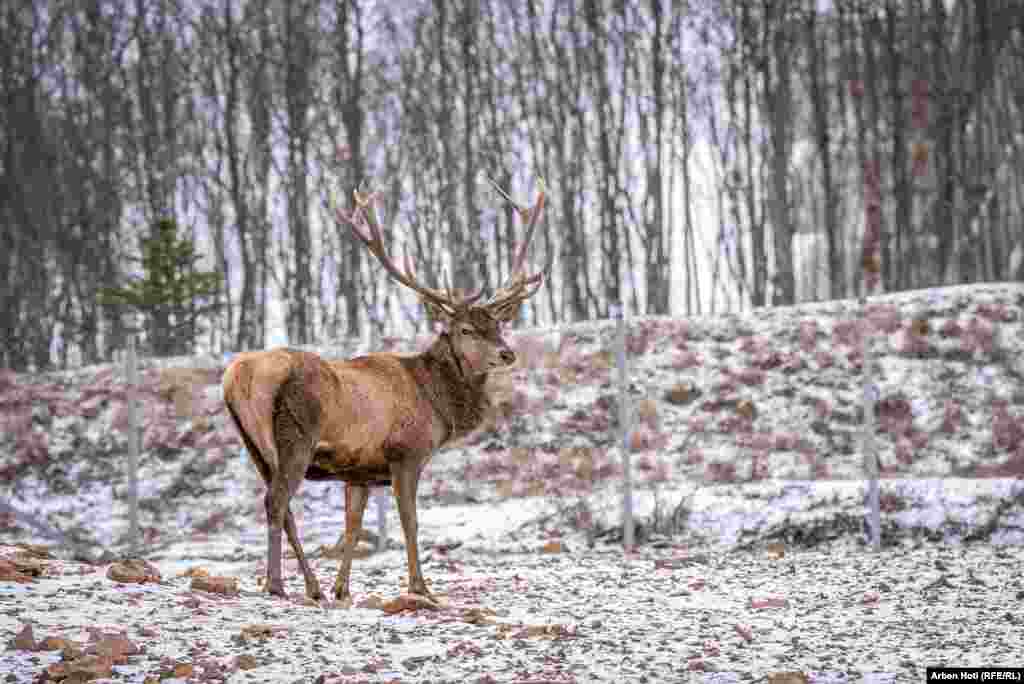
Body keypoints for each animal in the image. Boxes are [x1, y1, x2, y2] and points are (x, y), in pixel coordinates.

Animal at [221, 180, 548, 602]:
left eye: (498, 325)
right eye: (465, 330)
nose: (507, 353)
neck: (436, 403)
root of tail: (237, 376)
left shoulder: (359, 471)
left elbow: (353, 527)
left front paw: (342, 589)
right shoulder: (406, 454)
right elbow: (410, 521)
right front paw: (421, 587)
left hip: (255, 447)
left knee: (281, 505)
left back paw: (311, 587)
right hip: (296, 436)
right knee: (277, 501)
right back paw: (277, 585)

※ ※ ※

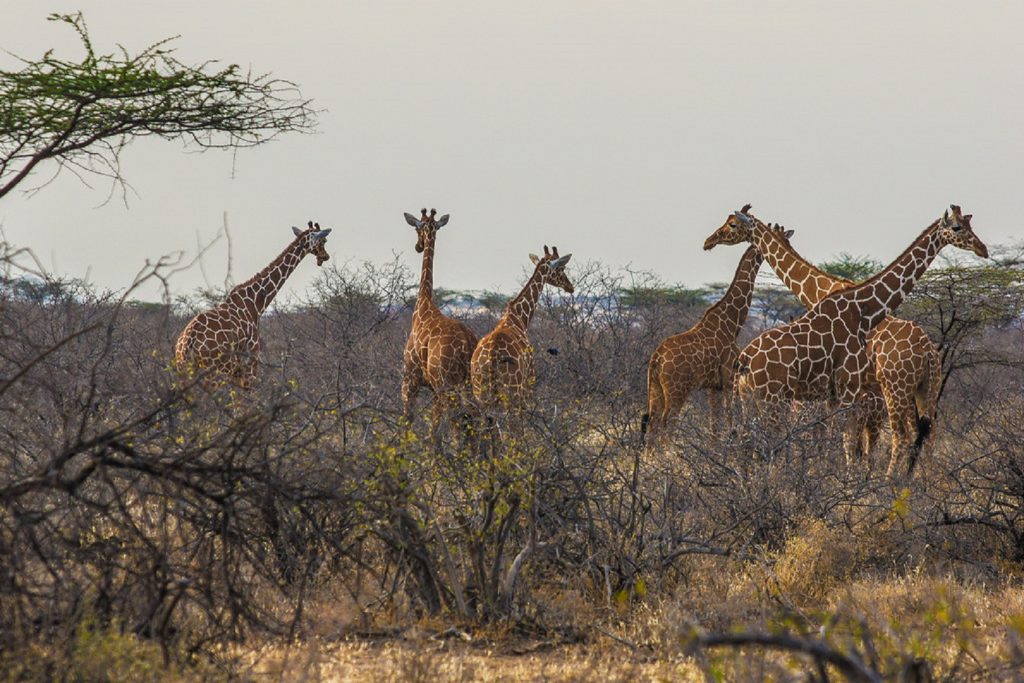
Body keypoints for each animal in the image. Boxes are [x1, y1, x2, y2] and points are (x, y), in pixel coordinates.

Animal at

※ ※ ※

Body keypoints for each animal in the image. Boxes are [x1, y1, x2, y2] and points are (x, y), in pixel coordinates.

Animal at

※ ※ ※

- _WORK REQUEST_: From the entries above, restate word for word the lines from the line containing "left shoulder: (359, 471)" to the line containing "right back paw: (277, 585)", both ends included, and nothing more.

- _RESULT_:
left shoulder: (359, 471)
left elbow: (353, 527)
left front paw: (342, 589)
right shoulder: (406, 454)
right elbow: (410, 521)
right front paw: (421, 587)
left hip: (255, 447)
left knee: (281, 505)
left back paw: (311, 587)
right hip: (296, 436)
right knee: (277, 501)
right back paw: (277, 585)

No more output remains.